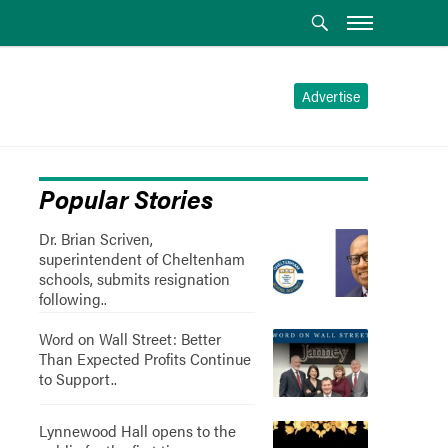
Advertise
Popular Stories
Dr. Brian Scriven,
superintendent of Cheltenham
schools, submits resignation
following..
Word on Wall Street: Better
Than Expected Profits Continue
to Support..
Lynnewood Hall opens to the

========================================

Present every line of text from the listing above as a numbered list, omitting blank lines. Leave the pictures out of the answer.

- [SOLUTION]
1. Advertise
2. Popular Stories
3. Dr. Brian Scriven,
4. superintendent of Cheltenham
5. schools, submits resignation
6. following..
7. Word on Wall Street: Better
8. Than Expected Profits Continue
9. to Support..
10. Lynnewood Hall opens to the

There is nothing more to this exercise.